Looking for material that I wasn’t ashamed of to submit the Student Upstart Films script contest, I stumbled upon something that I hadn’t thought about in over a year:

(Click for a PDF of the 7 page script)
It’s a play called Ms. Perkins that I wrote and got performed at the Horizon Theatre in Atlanta as part of a series of 10 minute plays put on by The Process Theatre Company.
I learned a whole lot in Atlanta about theatre two summers ago while we were doing Because the Boss Said So. I’d actually written the script in Orlando specifically for the Process Theatre show and it was performed about 5 days later while I was in Atlanta by a writer/actor (Topher Payne) who absolutely nailed the part. That’s the first of many pros of theatre over film: Writing something and getting it filmed and screened in 5 days is almost impossible, but that happens in theatre all the time.
Just reading the script — even though I think it still holds up pretty well for being a year and a half old — it’s garbage compared to what it was like seeing it actually performed live by the right person. Even if I did end up turning it into a movie with Upstart, it wouldn’t be the same at all.
First there are the technical problems: In a movie, it’s difficult to pull off the conceit that the audience takes the role of the students in the classroom. Moreso though, it’s the affective quality of the stage versus the ineffective qualities bad student films.
There’s something about being there in the room and seeing an audience full of everyone from little kids to senior citizens laugh exactly when they’re supposed to while something is happening right in front of them. There’s no worrying about bad lighting or sound quality distracting people from what’s happening. The staging seemed so easy because everything is assumed in the theatre: One desk, a hardcover copy of Anna Karenina, some papers, and two school desks were everything the director needed to tell the story, so they were the only things on stage. The rest was up to the performance.

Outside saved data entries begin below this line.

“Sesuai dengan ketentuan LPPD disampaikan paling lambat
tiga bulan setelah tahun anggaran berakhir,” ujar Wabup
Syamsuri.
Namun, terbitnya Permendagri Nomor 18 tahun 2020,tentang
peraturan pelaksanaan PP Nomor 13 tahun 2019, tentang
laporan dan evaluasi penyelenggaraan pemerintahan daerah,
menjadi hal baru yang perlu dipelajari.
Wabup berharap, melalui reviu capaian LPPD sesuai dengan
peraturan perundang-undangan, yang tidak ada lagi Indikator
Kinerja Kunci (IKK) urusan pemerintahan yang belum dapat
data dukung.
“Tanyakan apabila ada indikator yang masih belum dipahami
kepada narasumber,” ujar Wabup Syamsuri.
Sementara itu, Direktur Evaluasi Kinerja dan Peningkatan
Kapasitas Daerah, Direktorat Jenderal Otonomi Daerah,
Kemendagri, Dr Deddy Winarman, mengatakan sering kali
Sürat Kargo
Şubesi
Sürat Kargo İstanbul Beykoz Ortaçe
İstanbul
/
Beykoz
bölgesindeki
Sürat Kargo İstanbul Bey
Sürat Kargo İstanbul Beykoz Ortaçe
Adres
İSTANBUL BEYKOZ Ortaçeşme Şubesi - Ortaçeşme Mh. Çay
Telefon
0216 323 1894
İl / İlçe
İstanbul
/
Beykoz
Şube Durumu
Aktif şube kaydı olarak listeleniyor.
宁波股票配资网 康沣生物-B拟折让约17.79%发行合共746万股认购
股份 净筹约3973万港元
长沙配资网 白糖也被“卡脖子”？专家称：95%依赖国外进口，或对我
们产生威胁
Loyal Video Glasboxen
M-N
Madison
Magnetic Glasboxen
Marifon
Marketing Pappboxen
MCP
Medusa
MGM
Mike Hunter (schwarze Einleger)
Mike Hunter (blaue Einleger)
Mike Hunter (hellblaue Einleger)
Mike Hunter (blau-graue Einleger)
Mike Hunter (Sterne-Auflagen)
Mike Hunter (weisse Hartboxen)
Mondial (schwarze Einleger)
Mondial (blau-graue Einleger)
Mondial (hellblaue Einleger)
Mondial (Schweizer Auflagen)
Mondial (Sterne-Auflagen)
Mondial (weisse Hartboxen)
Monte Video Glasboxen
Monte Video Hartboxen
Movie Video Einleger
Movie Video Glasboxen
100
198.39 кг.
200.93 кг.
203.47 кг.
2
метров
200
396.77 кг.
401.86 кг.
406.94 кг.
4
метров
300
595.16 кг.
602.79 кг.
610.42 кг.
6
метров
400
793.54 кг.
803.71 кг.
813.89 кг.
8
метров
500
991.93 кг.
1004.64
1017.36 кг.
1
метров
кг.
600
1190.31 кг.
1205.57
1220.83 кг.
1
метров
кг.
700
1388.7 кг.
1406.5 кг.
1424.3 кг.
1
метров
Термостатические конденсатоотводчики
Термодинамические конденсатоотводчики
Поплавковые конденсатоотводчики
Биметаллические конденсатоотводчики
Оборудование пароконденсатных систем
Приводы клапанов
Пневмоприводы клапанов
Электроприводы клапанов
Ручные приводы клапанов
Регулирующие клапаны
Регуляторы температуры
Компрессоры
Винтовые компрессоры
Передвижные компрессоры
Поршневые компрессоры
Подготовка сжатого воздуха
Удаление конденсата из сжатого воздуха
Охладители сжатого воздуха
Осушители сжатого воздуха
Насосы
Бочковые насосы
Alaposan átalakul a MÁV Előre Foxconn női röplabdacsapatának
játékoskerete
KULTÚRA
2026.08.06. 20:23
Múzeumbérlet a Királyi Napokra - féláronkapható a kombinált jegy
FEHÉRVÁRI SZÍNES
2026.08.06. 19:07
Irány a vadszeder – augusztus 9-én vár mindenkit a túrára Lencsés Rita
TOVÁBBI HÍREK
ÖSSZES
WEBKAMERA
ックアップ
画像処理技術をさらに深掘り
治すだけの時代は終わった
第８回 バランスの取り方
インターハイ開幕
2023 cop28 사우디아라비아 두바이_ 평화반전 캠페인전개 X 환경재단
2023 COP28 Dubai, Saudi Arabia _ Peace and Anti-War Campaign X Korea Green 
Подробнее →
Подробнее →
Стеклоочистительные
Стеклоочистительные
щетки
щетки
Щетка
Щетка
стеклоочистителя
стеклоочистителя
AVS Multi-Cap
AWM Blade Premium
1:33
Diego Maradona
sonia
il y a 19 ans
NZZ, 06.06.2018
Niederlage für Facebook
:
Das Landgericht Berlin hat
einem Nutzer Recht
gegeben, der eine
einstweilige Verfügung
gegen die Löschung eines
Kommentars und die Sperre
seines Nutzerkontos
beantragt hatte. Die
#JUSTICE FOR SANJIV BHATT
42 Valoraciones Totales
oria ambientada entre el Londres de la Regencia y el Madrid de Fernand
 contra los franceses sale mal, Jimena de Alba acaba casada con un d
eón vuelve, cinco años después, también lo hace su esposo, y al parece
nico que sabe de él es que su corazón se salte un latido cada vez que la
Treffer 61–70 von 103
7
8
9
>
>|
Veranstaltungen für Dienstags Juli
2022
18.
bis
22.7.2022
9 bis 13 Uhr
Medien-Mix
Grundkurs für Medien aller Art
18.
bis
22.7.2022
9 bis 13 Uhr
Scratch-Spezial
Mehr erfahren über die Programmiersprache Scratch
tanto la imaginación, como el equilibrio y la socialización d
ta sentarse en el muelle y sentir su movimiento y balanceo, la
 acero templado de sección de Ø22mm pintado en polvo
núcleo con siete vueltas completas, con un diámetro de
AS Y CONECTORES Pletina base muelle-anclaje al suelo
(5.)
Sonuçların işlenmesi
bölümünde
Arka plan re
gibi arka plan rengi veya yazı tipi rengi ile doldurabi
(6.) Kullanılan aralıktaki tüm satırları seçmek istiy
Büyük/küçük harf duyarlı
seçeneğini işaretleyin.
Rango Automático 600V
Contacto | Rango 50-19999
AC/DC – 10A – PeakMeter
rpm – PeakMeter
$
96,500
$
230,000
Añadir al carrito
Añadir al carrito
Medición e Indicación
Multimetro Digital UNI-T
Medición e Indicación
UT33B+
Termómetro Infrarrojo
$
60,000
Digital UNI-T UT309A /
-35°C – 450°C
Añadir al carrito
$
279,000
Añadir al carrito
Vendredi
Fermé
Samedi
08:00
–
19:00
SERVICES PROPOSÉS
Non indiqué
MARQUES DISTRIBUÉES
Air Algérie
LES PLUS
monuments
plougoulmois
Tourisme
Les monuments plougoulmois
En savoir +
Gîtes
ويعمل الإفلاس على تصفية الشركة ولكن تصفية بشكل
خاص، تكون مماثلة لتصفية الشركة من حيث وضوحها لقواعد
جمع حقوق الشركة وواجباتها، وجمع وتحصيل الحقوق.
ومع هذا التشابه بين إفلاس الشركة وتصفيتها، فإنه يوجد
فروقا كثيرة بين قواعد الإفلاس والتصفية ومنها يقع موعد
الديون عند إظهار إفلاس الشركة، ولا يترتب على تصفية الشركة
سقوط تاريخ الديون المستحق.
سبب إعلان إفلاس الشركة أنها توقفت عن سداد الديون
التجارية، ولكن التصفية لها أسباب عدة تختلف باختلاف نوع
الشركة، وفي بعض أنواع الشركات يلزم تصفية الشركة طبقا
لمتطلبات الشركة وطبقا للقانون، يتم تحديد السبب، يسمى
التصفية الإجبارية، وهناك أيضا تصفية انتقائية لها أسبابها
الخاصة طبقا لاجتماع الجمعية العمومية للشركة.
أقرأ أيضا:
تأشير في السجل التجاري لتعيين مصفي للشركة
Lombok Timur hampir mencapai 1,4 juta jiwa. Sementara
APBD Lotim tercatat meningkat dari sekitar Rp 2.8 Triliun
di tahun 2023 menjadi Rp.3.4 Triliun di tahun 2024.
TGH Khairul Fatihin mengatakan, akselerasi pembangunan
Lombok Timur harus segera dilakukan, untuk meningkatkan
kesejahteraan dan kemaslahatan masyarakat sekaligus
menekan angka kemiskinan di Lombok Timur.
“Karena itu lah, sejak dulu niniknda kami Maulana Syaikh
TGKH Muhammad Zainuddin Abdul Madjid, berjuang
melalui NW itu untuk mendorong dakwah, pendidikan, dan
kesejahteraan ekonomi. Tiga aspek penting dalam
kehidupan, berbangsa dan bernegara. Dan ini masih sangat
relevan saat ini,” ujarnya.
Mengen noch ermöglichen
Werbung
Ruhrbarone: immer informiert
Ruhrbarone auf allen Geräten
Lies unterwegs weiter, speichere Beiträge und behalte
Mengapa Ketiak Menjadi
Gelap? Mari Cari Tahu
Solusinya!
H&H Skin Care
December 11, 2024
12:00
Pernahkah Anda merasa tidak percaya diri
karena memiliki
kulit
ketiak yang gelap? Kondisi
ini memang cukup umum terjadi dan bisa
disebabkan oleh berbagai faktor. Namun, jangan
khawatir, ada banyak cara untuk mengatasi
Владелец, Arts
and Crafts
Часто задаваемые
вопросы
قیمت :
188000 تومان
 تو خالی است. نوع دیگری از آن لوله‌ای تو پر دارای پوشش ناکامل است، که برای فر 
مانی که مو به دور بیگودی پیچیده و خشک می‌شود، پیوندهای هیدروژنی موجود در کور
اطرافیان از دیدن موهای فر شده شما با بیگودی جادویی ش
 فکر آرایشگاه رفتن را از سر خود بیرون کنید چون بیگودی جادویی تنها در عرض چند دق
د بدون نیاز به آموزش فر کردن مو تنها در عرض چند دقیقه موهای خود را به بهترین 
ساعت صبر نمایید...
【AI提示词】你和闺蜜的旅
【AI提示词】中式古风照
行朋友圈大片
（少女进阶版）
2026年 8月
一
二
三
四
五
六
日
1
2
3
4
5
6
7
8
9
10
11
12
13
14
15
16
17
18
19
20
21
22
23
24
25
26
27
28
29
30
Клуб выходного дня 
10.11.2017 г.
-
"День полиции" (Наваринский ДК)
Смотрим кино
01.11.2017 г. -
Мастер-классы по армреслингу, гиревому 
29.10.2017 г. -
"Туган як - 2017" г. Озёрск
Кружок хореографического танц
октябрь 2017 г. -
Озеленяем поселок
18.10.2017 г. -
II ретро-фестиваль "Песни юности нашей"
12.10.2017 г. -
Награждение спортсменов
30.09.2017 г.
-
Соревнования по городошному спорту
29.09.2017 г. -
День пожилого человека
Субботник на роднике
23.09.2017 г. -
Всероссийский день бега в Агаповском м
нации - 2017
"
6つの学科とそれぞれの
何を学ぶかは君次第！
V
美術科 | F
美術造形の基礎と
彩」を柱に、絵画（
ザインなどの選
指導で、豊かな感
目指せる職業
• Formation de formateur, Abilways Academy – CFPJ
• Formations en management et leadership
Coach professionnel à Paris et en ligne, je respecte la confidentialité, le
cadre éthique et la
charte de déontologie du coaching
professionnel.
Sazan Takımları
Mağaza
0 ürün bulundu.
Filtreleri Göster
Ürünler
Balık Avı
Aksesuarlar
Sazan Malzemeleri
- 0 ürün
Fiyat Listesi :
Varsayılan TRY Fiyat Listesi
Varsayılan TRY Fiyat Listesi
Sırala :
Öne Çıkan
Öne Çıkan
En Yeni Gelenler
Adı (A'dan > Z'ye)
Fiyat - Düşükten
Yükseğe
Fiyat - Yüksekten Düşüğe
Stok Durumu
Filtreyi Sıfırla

That entire week gave me a pretty thorough appreciation of actors and good acting which they don’t really seem to teach student filmmakers at all in any of the departments at UF. At least according to observational evidence from my Electronic Field Production class, I think most people put a lot of time into thinking about shots but very little time thinking about the people they’re putting in those shots or what those people should be doing.
As much as I actually made a point of writing excessive blocking into the script, it was just so much more dynamic when it was staged because it was directed by someone other than myself. I would’ve just stuck completely by the script, so I was surprised more than once by what it actually “looked like” on stage. I think that was the point that I realized that I was one of those bad filmmakers who thought about everything except for actors, too.
Also, another thing that really weirded me out is how similar this script is to stuff that I’m writing now — like I’ve only have one idea that I just keep redo-ing over-and-over. There’s definitely a recurring thread in my monologues: Self-important characters whose facades are eventually crumble after they verbalize their vulnerabilities.
I wasn’t prepared at all when — over a year later after I wrote and then completely forgot about this — I almost wrote this exact same thing for another project (that I’m doing with Kamphey called Please Respond). Of course there were different characters and a different plot-line, but the whole arc was the same.
All that said, I would like to see how this fares against the other scripts that get submitted. Maybe it’ll get beat out by something with a foot chase scene.